Первая бумага была сентенция 31 октября 1739 года генерального собрания кабинет-министров, сенаторов, трёх старших чинов Синода и депутатов от гвардии и разных других ведомств. В сентенции заключалось: «Изображение о государевых воровских замыслах Долгоруковых, в каковых по следствию не только обличены, но и сами винились». Потом излагался приговор: князя Ивана колесовать и потом отсечь голову, князьям Василию Лукичу, Ивану Григорьевичу и Сергею Григорьевичу отсечь головы без колесования. Поступки князей Долгоруковых, фельдмаршала Василия Владимировича и брата его Михаила Владимировича, «хотя и достойных смертной казни, представить на высочайшую милость её императорского величества». В заключение излагалось утверждение 1 ноября приговора государыней и определялось, чтобы исполнение решения совершено было публично в Новгороде, чтобы князя Василия Владимировича заключить в Новгороде, а Михаила Владимировича в Шлиссельбург.

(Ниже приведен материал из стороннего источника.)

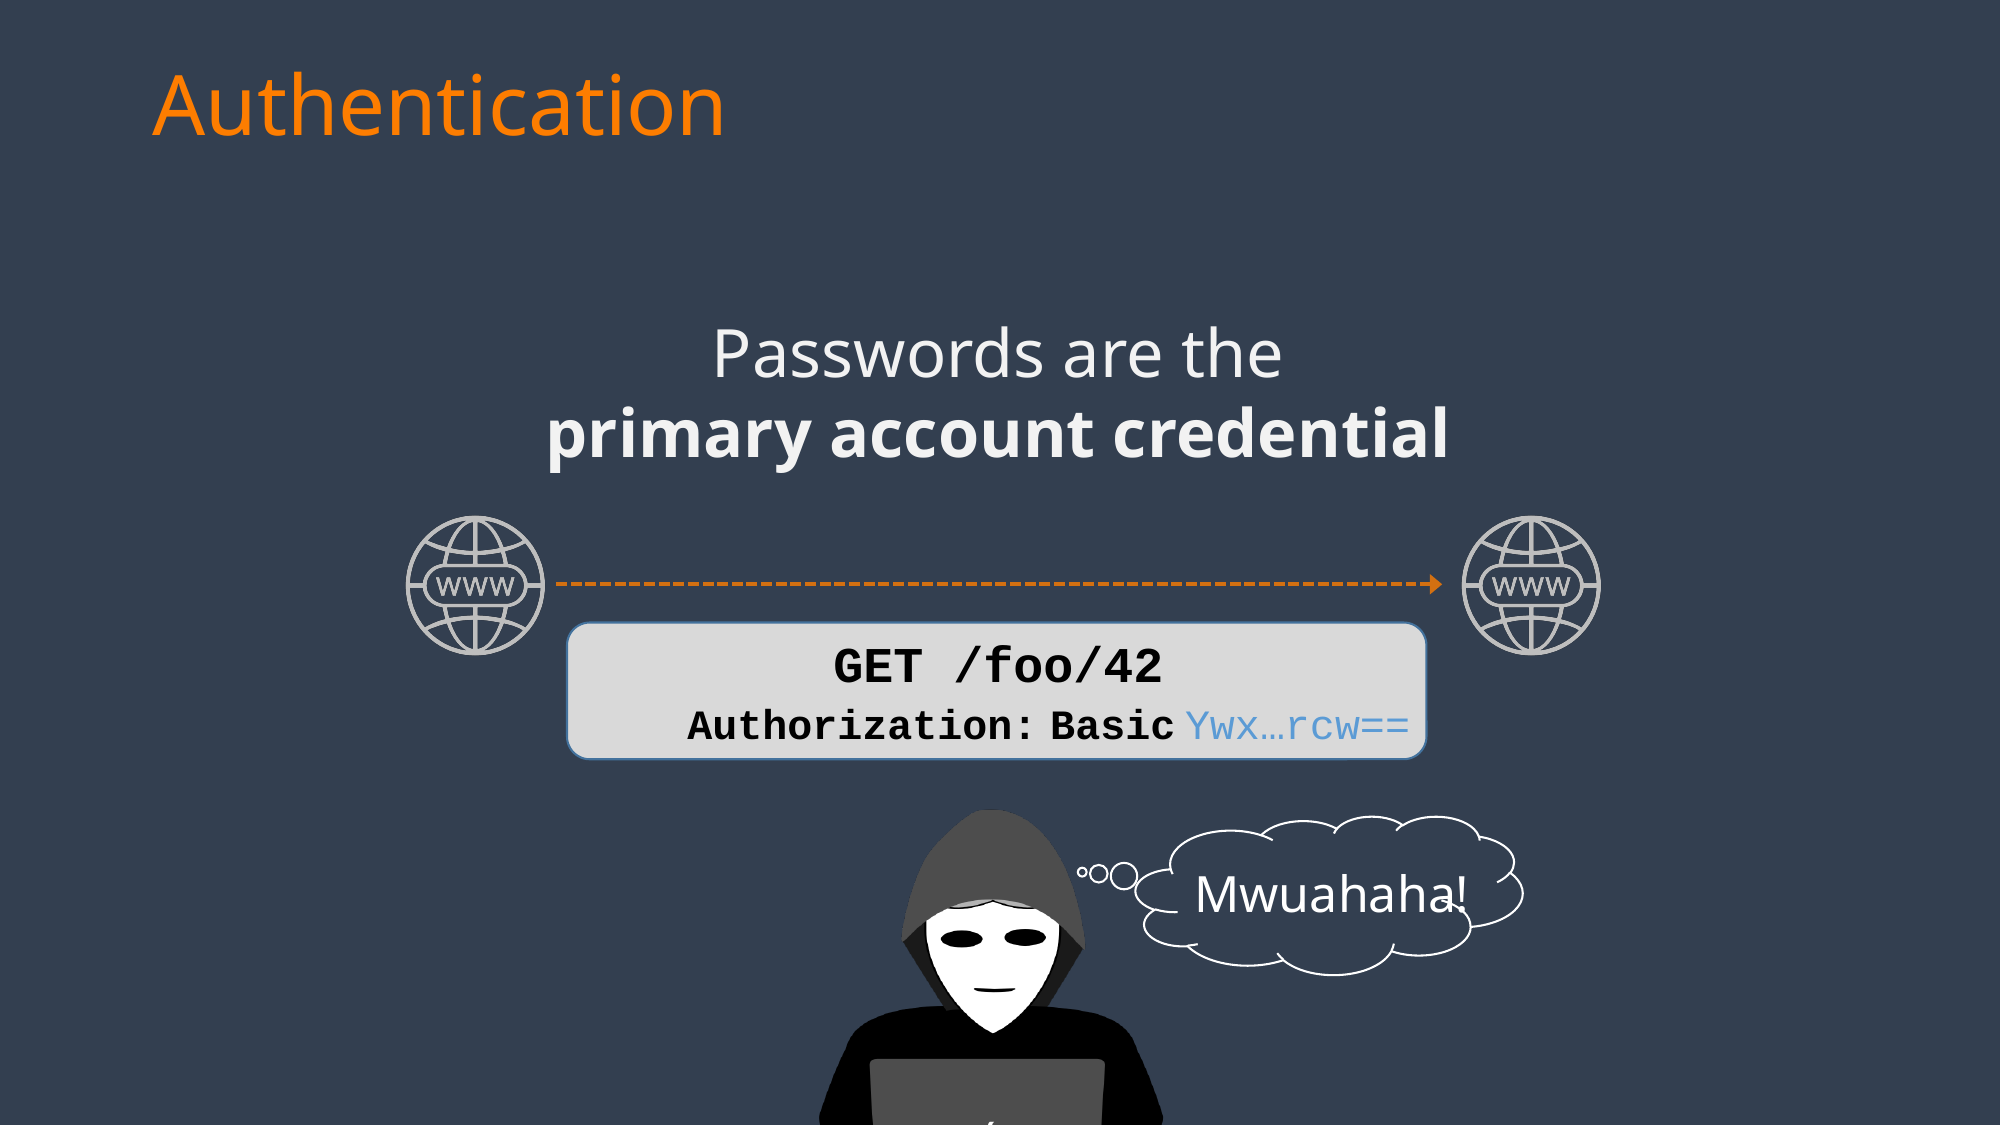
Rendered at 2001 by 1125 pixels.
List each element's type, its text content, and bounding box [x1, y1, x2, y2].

text_box [1180, 930, 1472, 977]
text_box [400, 503, 1609, 760]
text_box [1180, 815, 1524, 920]
picture [778, 787, 1180, 1125]
text_box Mwuahaha! [1180, 854, 1504, 930]
list Authentication [137, 55, 1863, 770]
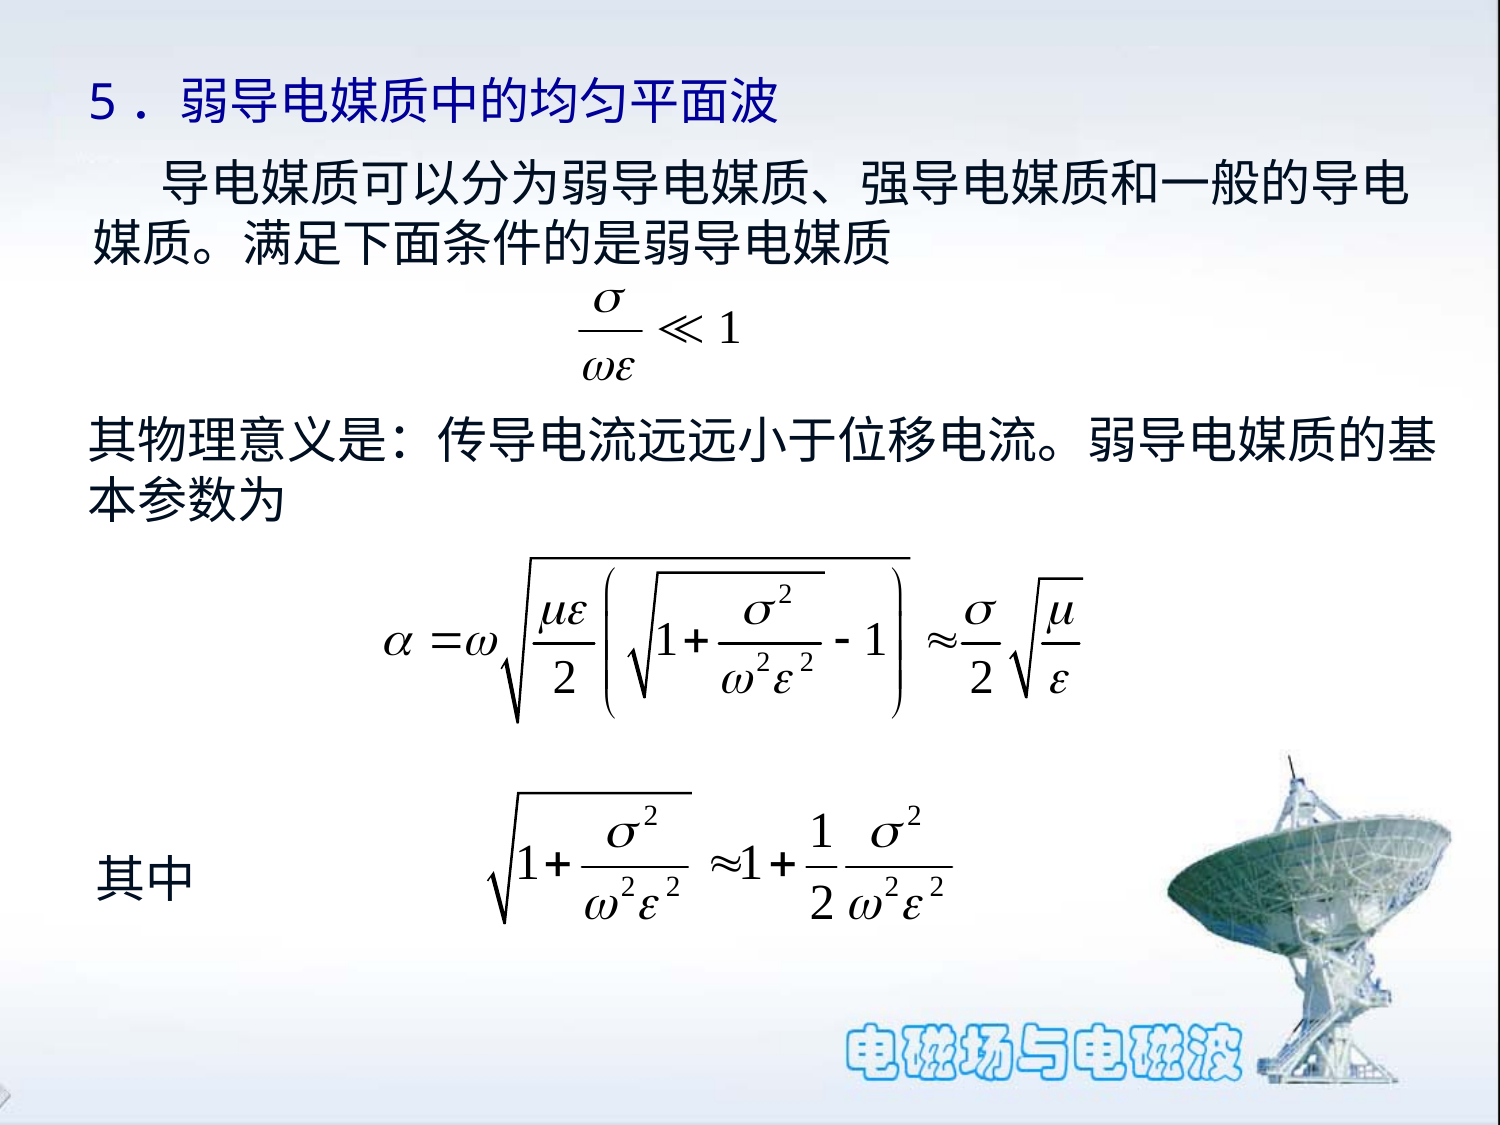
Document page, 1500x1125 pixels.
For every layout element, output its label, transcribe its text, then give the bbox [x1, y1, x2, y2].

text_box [478, 782, 963, 935]
picture [0, 0, 1500, 1125]
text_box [570, 266, 907, 392]
text_box 其中 [80, 827, 211, 915]
text_box 5．弱导电媒质中的均匀平面波 [74, 62, 925, 138]
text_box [376, 546, 1124, 733]
text_box 导电媒质可以分为弱导电媒质、强导电媒质和一般的导电媒质。满足下面条件的是弱导电媒质 [77, 144, 1469, 279]
text_box 其物理意义是：传导电流远远小于位移电流。弱导电媒质的基本参数为 [72, 401, 1479, 537]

Вторую бумагу составляло строжайшее распоряжение о немедленной отсылке четырёх первых Долгоруковых в Новгород для исполнения над ними приговора. Милосердные судьи, как видно, хотели избежать упрёков в волоките.
Пятого числа обвинённые были уже в Новгороде, куда в тот же день приехал и сам Андрей Иванович Ушаков.
Неизвестно, какими соображениями руководствовались при назначении казни именно в Новгороде. Зачем перевозкой по скверной осенней дороге окровавили истязаниями последние дни перед смертью людей с раздробленными членами.